Jue 31.07.2003

ESPECTáCULOS

“Volverás”, o la rebelión contra el mandato social

Estrenado en el Festival de Cannes 1996, el film del francés Olivier Assayas recupera una figura mítica del primer cine mudo y la convierte en objeto de reflexión sobre la complejidad del cine y del mundo contemporáneo. Por su parte, el director Antonio Chavarrías confirma las bondades del cine catalán en un intenso drama familiar pleno de interrogantes.

› Por Horacio Bernades

No es novedad que el cine catalán ha sabido diferenciarse de la corriente mayoritaria del cine español, que sigue aferrado al naturalismo, el cine histórico y otros almidones. Realizadores como el Bigas Luna de los buenos tiempos, José Luis Guerin, Ventura Pons (el más catalán de todos, en tanto suele filmar en ese idioma) o, más recientemente, Agustí Villaronga, Marc Recha y Agustí Vila (cuyas películas pudieron verse en distintas ediciones del Festival de Cine Independiente), así como el mismísimo Isaki Lacuesta (de la recién estrenada Cravan vs. Cravan), demuestran una voluntad de estilo que no es nada frecuente en el conjunto del cine hispano. Desconocido hasta ahora por aquí, pero con una considerable trayectoria como realizador y productor, Antonio Chavarrías (Barcelona, 1956) confirma esas bondades del cine regional en Volverás, su film más reciente, por el cual recibió el premio a la mejor dirección en la última edición del Festival de Mar del Plata y que lo coloca como un cineasta a seguir.
Habiendo producido Chavarrías las magníficas Aro Tolbukhin. En la mente de un asesino (Villaronga, 2002) y El árbol de las cerezas y Pau y su hermano (Recha, 1998 y 2000), no es extraño que Volverás tenga, como aquéllas, un tono seco y reconcentrado, lejano de todo facilismo narrativo. Basada en una novela de título envidiable (Un enano español se suicida en Las Vegas), puede ser que a todo lo largo de Volverás no aparezca nadie de corta estatura ni tampoco ningún suicida, y ni en afiches se divise la silueta de Las Vegas.
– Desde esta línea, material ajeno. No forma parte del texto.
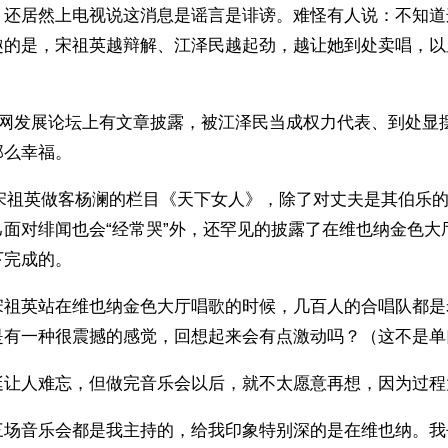
，还居然上电视说这消息是谣言是诽谤。难怪有人说：不知道
趣的是，宋祖英越辩解、江泽民越起劲，越让她到处卖唱，以
华网发展论坛上有文章披露，被江泽民当成权力代表、到处显
那么幸福。
月，宋祖英做客杨澜的栏目《天下女人》，除了对丈夫是其伯乐
己面对绯闻也会“经常哭”外，还罕见的披露了在维也纳金色大
下完成的。
宋祖英站在维也纳金色大厅唱歌的时候，几百人的合唱队都是
是有一种很震撼的感觉，回想起来会有点激动吗？（这不是单
挺让人难忘，但做完音乐会以后，就不太愿意再想，因为过程
三场音乐会都是我主持的，给我印象特别深的是在维也纳。我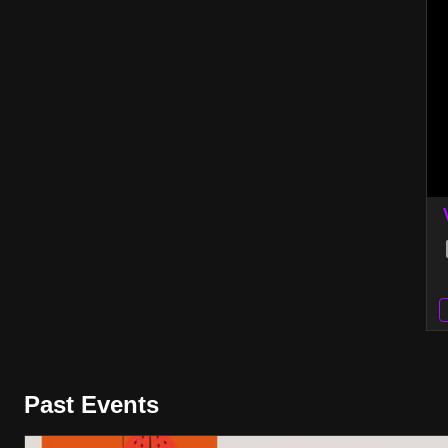
Past Events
Pero sí hay un personaje que juega a las cartas por dinero. Se trata de Carlos (el magnífico Tristán Ulloa, visto antes en Lucía y el sexo), cuya súbita reaparición tras largos años de alejamiento alterará la vida de su hermano menor, Ignacio (Unax Ugalde). Chavarrías utiliza la oposición entre el “civilizado” (Ignacio, que vive con su familia y está por recibirse de arquitecto) y el “salvaje” (Carlos, que abandonó la familia y vive en los márgenes sociales) para plantear una serie de preguntas alrededor de cuestiones como mandatos y rebelión, comodidad y riesgo, norma social y espíritu de aventura.
El juego de oposiciones no es nuevo, y Hollywood lo ha tratado de modo idealizado (El club de la pelea) o paranoico (Malas compañías). Antes que optar por una cosa u otra, Chavarrías supo plantear esa dinámica de atracción/rechazo como dilema irresoluble. Al menos hasta el último tramo de película, cuando finalmente se hunde en las barrosas aguas del maniqueísmo y la misoginia, haciendo de los personajes de Carlos y su novia Marta (la actriz mexicana Elizabeth Cervantes, de enorme magnetismo) un manipulador y una traidora, sin medias tintas. Salvando ese final poco digno, el gran acierto de Volverás pasa por llevar esa condición dilemática a todos los terrenos: el dramático, el narrativo y el de puesta en escena. Carlos necesita a su hermano menor, pero nunca es del todo claro si lo precisa para salir del laberinto en el que se halla (les debe plata a unos pesados y, en lugar de ganarla, pierde cada vez más) o más bien para meter al otro allí. Algo parecido sucede con Marta, que si bien está envuelta en una relación autodestructiva no responde precisamente al tipo de chica indefensa. En términos narrativos, Chavarrías plantea escenas muy abiertas, que más que contestar preguntas las multiplican. La puesta en escena es pura inestabilidad, gracias a una cámara en mano que parecería seguir a los personajes sin saber muy bien a dónde van. A su turno, la discontinuidad planteada por el montaje va en sentido contrario a toda resolución, dejando las escenas en un estado de permanente flotación. Como resultado de ello, el espectador es puesto –mediante recursos cinematográficos de máxima pureza– en la misma incertidumbre que atraviesa el dubitativo Ignacio. Hasta que al final todo se atropella y simplifica, resolviendo, del modo más tosco, aquello que durante toda la película había quedado en suspensión.